Per gli altri, il blitz dei nepalesi non cambia di molto la situazione. Il 16 gennaio il milanese Mattia Conte arriva ai 7052 metri del campo 3 e decide di scendere. Lo stesso giorno Sergi Mingote  si ferma per fare delle riprese mentre sta scendendo sullo Sperone Abruzzi, poi precipita all’improvviso dalla montagna. 

Secondo il suo compagno di spedizione Carlos Garranzo, che parla a nome della famiglia con il quotidiano El Confidencial, Sergi è stato colpito da una pietra più in basso dell’orlo del casco. Tamara Lunger, dalla base, vede “quel corpo che fa capriole sulla roccia” e “salta per aria”. Quando dal campo-base arriva Tomasz Rotar, alpinista e medico sloveno, non c’è più niente da fare.   

Il 18 gennaio, due giorni dopo la vittoria, i dieci nepalesi e lo staff dei campi-base di Nirmal Purja e di Mingma Gyelje se ne vanno. Per gli altri, una nuova finestra di bel tempo per tentare la vetta arriva nei primi giorni di febbraio. La via di salita è attrezzata, ma nei campi sullo Sperone Abruzzi, dove lo spazio è pochissimo, non ci sono tende per tutti.
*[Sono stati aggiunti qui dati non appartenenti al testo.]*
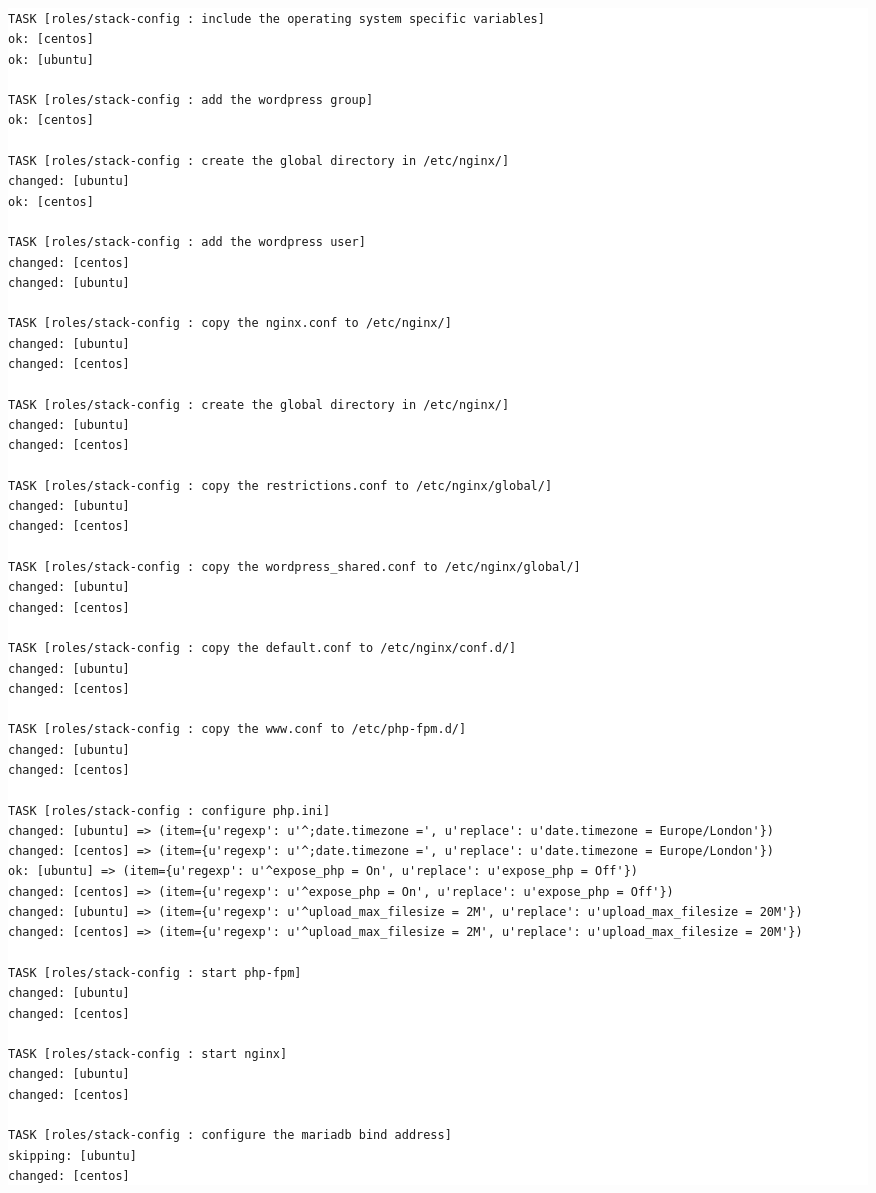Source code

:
 ```
TASK [roles/stack-config : include the operating system specific variables] 
ok: [centos]
ok: [ubuntu]

TASK [roles/stack-config : add the wordpress group] 
ok: [centos]

TASK [roles/stack-config : create the global directory in /etc/nginx/] 
changed: [ubuntu]
ok: [centos]

TASK [roles/stack-config : add the wordpress user] 
changed: [centos]
changed: [ubuntu]

TASK [roles/stack-config : copy the nginx.conf to /etc/nginx/] 
changed: [ubuntu]
changed: [centos]

TASK [roles/stack-config : create the global directory in /etc/nginx/] 
changed: [ubuntu]
changed: [centos]

TASK [roles/stack-config : copy the restrictions.conf to /etc/nginx/global/] 
changed: [ubuntu]
changed: [centos]

TASK [roles/stack-config : copy the wordpress_shared.conf to /etc/nginx/global/] 
changed: [ubuntu]
changed: [centos]

TASK [roles/stack-config : copy the default.conf to /etc/nginx/conf.d/] 
changed: [ubuntu]
changed: [centos]

TASK [roles/stack-config : copy the www.conf to /etc/php-fpm.d/] 
changed: [ubuntu]
changed: [centos]

TASK [roles/stack-config : configure php.ini] 
changed: [ubuntu] => (item={u'regexp': u'^;date.timezone =', u'replace': u'date.timezone = Europe/London'})
changed: [centos] => (item={u'regexp': u'^;date.timezone =', u'replace': u'date.timezone = Europe/London'})
ok: [ubuntu] => (item={u'regexp': u'^expose_php = On', u'replace': u'expose_php = Off'})
changed: [centos] => (item={u'regexp': u'^expose_php = On', u'replace': u'expose_php = Off'})
changed: [ubuntu] => (item={u'regexp': u'^upload_max_filesize = 2M', u'replace': u'upload_max_filesize = 20M'})
changed: [centos] => (item={u'regexp': u'^upload_max_filesize = 2M', u'replace': u'upload_max_filesize = 20M'})

TASK [roles/stack-config : start php-fpm] 
changed: [ubuntu]
changed: [centos]

TASK [roles/stack-config : start nginx] 
changed: [ubuntu]
changed: [centos]

TASK [roles/stack-config : configure the mariadb bind address] 
skipping: [ubuntu]
changed: [centos]

```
Il problema è particolarmente grave al campo 3, 7200 metri. Il 5 febbraio, dopo una notte difficile, Tamara Lunger, che è già stata in cima al K2 in estate, rinuncia e scende lungo le corde fisse. A metà della discesa la raggiunge un’altra notizia tragica, il bulgaro Atanas Skatov, che aveva dieci “ottomila” all’attivo, è caduto ed è morto. La causa è stata probabilmente un errore nel passare da una corda fissa all’altra. 
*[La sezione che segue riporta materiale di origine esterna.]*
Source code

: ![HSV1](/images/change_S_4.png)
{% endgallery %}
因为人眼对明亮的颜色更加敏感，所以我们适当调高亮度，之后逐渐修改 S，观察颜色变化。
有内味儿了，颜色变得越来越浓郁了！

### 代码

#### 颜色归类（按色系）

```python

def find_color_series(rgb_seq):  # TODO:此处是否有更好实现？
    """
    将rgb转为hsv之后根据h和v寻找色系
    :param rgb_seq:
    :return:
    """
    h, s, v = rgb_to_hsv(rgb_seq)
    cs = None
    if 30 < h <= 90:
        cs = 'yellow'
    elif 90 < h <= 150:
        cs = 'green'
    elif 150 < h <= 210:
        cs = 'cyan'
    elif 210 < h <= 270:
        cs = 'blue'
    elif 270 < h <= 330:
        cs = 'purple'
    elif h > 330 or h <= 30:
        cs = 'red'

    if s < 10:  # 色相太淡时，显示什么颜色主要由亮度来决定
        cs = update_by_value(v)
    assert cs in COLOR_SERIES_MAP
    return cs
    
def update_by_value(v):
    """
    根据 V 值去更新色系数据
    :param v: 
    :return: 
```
Nella stessa giornata Muhammad Ali Sadpara, suo figlio Sajid Sadpara e l’islandese John Snorri partono per la vetta con respiratori e bombole. Si unisce a loro il cileno Juan Pablo Mohr, che sale senza ossigeno. Verso mezzogiorno, al campo-base, arriva via radio la voce del giovane Sajid. Racconta di essere salito con gli altri verso il Collo di Bottiglia, e di essere sceso intorno alle 10 per problemi con il regolatore dell’ossigeno. Sajid resta in attesa al campo 3 per venti ore, ma dall’alto non arriva nessuno. Poi scende verso il campo-base. L’indomani un elicottero militare pakistano sale a poca distanza dal K2, ma non trova tracce dei tre alpinisti dispersi.
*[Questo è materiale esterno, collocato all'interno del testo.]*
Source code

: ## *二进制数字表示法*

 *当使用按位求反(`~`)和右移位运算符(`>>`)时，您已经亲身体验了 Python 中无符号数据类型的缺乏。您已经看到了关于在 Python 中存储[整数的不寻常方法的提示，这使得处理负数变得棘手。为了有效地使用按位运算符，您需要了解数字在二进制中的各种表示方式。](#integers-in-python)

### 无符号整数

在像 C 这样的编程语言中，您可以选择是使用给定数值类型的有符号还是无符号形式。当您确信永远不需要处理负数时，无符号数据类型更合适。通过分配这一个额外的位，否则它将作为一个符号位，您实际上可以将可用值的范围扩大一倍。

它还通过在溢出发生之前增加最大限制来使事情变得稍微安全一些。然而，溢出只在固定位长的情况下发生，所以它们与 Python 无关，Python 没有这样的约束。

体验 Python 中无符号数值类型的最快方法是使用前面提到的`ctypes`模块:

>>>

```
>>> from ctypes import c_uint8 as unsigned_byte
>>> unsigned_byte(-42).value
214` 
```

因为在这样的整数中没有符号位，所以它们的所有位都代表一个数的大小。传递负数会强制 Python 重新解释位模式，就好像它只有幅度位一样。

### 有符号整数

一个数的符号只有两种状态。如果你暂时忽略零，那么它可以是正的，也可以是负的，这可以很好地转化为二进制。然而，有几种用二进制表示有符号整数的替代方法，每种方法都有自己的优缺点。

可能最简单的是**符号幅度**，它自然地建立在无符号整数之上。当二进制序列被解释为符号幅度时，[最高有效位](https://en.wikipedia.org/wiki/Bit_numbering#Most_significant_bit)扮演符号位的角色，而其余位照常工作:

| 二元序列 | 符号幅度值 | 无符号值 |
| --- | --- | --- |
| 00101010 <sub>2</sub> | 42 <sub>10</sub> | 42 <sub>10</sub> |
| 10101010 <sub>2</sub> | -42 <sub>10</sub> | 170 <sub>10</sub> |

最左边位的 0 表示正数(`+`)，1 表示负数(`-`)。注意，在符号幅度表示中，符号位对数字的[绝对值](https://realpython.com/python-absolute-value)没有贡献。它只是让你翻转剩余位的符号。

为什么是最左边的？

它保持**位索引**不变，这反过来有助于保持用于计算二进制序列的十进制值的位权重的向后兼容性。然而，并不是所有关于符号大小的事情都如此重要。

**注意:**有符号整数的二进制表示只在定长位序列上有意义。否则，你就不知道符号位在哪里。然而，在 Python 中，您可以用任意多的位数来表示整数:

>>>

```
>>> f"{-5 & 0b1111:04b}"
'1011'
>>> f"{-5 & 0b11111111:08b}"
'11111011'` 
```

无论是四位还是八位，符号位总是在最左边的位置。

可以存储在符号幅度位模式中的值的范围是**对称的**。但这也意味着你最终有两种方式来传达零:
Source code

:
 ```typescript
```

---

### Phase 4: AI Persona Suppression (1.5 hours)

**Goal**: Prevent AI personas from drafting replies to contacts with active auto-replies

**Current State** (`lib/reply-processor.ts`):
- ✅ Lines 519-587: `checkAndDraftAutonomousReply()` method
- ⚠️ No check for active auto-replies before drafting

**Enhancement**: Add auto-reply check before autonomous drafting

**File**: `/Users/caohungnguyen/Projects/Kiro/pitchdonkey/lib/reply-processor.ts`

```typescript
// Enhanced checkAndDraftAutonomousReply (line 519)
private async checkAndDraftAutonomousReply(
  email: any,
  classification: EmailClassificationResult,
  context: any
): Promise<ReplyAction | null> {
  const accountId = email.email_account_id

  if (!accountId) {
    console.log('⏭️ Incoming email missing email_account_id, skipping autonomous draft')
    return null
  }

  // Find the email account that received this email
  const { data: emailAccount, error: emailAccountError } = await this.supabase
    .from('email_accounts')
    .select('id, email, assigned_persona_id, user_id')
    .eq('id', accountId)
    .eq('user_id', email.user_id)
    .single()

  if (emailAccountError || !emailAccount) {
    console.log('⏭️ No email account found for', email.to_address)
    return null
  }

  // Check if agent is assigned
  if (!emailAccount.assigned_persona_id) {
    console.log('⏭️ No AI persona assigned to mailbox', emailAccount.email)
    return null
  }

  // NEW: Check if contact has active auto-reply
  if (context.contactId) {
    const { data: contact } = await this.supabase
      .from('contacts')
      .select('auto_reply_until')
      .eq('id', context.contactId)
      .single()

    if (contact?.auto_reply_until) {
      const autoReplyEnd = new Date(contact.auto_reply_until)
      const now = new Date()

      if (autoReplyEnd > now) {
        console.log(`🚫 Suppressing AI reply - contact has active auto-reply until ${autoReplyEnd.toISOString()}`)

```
Il mistero della loro fine si scioglierà parzialmente solo nell’estate successiva, quando l’ucraino Valentyn Sypavin, salendo verso la cima, trova i corpi di Mohr, Snorri e Sadpara ancora agganciati alle corde fisse. Nessuno ha respiratore e bombole, che si devono essere esaurite. Sappiamo che stavano scendendo, e che a ucciderli sono stati il freddo e la stanchezza. Non è possibile sapere, invece, se abbiano raggiunto o meno la cima. 

Due anni dopo la tragedia, nel febbraio 2024, Tamara Lunger confessa di aver amato profondamente Juan Pablo Mohr. “È stato dolorosissimo affrontare questa perdita nel momento in cui eravamo più felici, più innamorati” racconta a Silvia Senette del Corriere della Sera. “Avevamo fatto dei piani per il futuro, voleva portarmi in Cile per farmi conoscere la sua famiglia. Poi abbiamo tentato la scalata e lui non è più tornato. È stata la più grande sberla della mia vita. Mi chiedevo: perché dovevo essere proprio là? Perché mi dovevo innamorare di lui? Perché dovevo provare questo dolore?”. La domanda, come tante sul K2, rimane senza risposta.